The party in our manger turns into some kind of Quantum Leap episode

Jesusactionfigure2 Oh, Christmas. The time when old meets new. Tradition meets gold garland. Holy meets commercial. I just didn't expect that all to happen so quickly, so blatantly in our little manger, tucked into a cold and drafty windowsill next to the tree.  But as soon as Lil E eyed the Jesus action figure in the kitchen while I was busy spreading soy butter and jelly on toaster waffles (shhh, no need to tell me...I know this is the part of mothering I get right), that a new Christ was about to ascend upon the lowly barn.

Prepare thyself, Baby Jesu, you are about to meet the future you.
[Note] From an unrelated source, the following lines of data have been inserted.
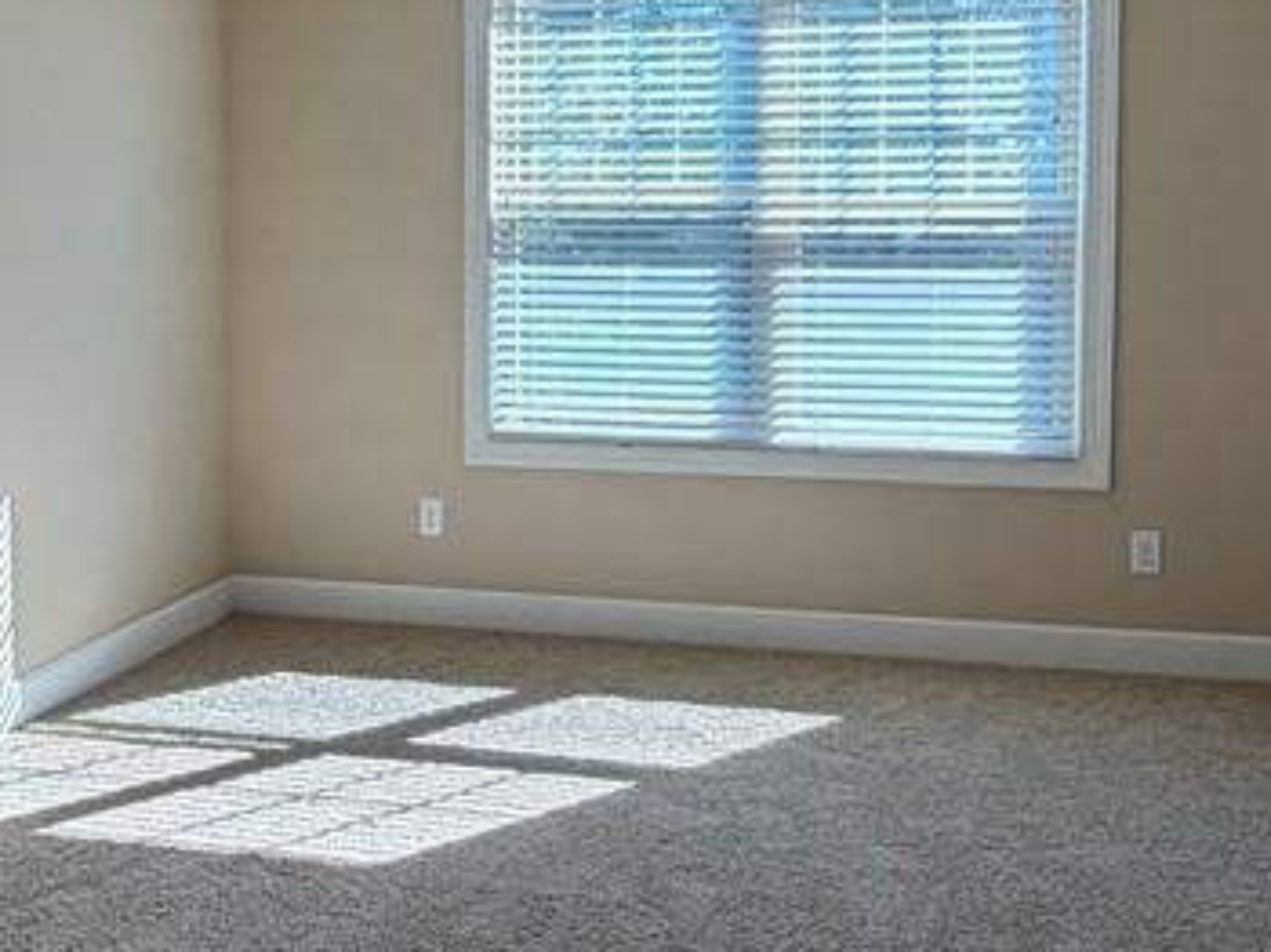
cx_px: 581
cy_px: 312
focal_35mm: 41
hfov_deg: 45.8
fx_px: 1504
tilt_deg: -3.3
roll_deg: +0.4
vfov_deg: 34.7
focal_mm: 2.22
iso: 50
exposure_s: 1/121
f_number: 2.2
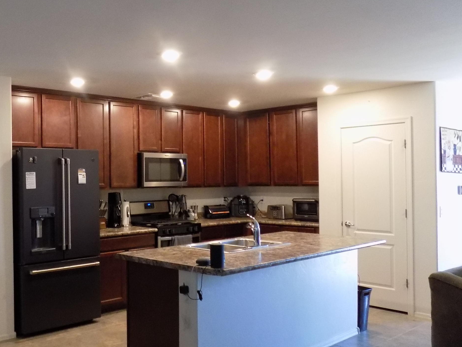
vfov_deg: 38.7
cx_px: 109
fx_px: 494
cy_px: 175
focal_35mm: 37
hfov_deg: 48.0
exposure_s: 1/30
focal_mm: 4
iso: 360
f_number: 3.1
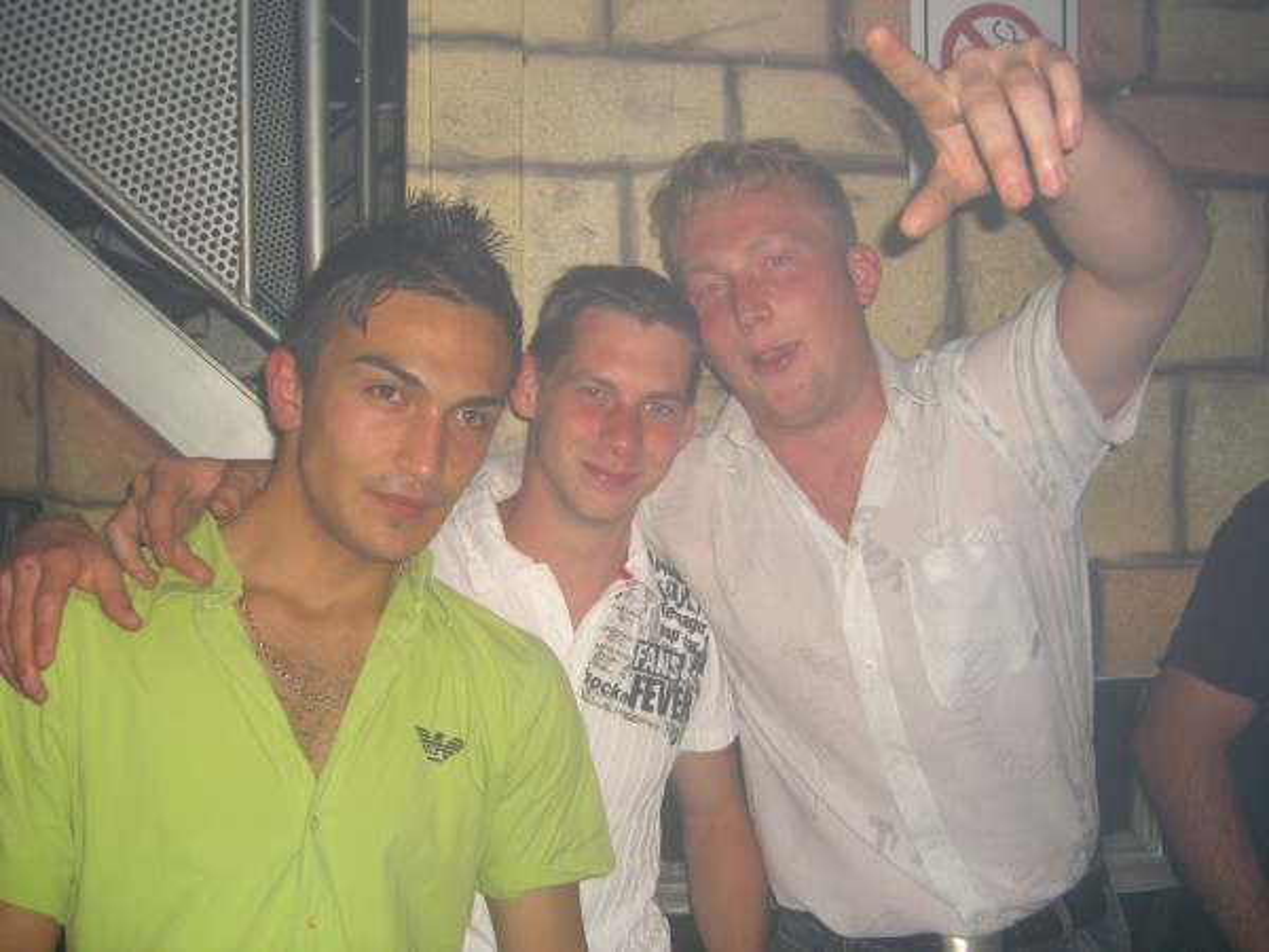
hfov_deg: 49.0
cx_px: 634
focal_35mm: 38
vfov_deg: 37.7
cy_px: 476
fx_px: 1393
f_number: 2.8
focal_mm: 7.9
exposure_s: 1/60
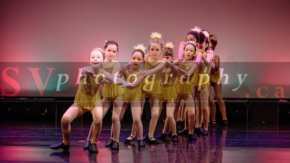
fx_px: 1187
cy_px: 74
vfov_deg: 7.9
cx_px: 145
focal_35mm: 154
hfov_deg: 13.9
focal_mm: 145
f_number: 2.8
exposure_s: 1/320
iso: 1600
That's what I thought as I sliced apples and reheated coffee. Lil E padded off in his elf socks and Christmas jammies that ride up a little too high on his legs and arms this year and I got caught up in caffeinating and finding the last bit of creamer in the refrigerator. Until I heard a high, sing-songy voice echo in the room.

I didn't recognize it at first. I thought it could be the kids downstairs or the TV. But as I craned my head to listen, I realized the voice was Lil E's version of someone girly or silly, which are to him at four, quite the same characteristic.

"I am a princess," the faint tune went. "Iiiiiiiiiiiiiiiiiiiiiiii am a priiiiiiiiiiiiiiiiiiinnnnncesssssssssssss."

That repeated several times before I put the pieces and the people there at the manger together.

"I am a princess!" The lilty voice amplified.

"Ummm, who is the princess in the manger with Baby Jesus?" I called to my boy.

He annunciated in a loud whisper that shot across the living room to the kitchen where the soy butter was still on the knife I was holding.

"It's God," he nodded like he'd just revealed the secret of how the rock at the tomb was moved.

"Jesus...?" I had to get this one right. I needed clarification. "Jesus...is a princess?"

"YES!" he jumped up and smiled triumphantly, the infant savior and the adult action figure, each in a hand.

"I KNEW IT!" I yelled back with my own sense of triumph. "I knew it all along! Jesus IS a princess!"

A little while later, Lil E nibbled on his waffle sandwich and I finished up my second cup of coffee, and it occured to me how that equation was formulated in his preschool mind.

"By chance is Jesus a princess," I interrupted Diego and his magic fanny pack were saving drowning, orphaned cheetahs or whatever goes on during that show, "because he wears those long dresses?"

He looked back at me, eyebrows knit with some moderate concern and validation of my complete dumb-assedness on all things natal, gendered and mangerly.

"Yeah." He said it flatly. "Yeah, he's a princess in a dresses."

As he turned back to his breakfast and TV, I saw him glance over at the two Jesuses almost touching but not, just as Scott Bakula always did in the final scene of each episode. I swear he smiled. Lil E, I mean. The Jesuses are far more sovereign than that, even when meeting by chance in a mossy, dusty barn on a cold winter's night, with a pajamed, hungry angel keeping watch over them both by day and by night.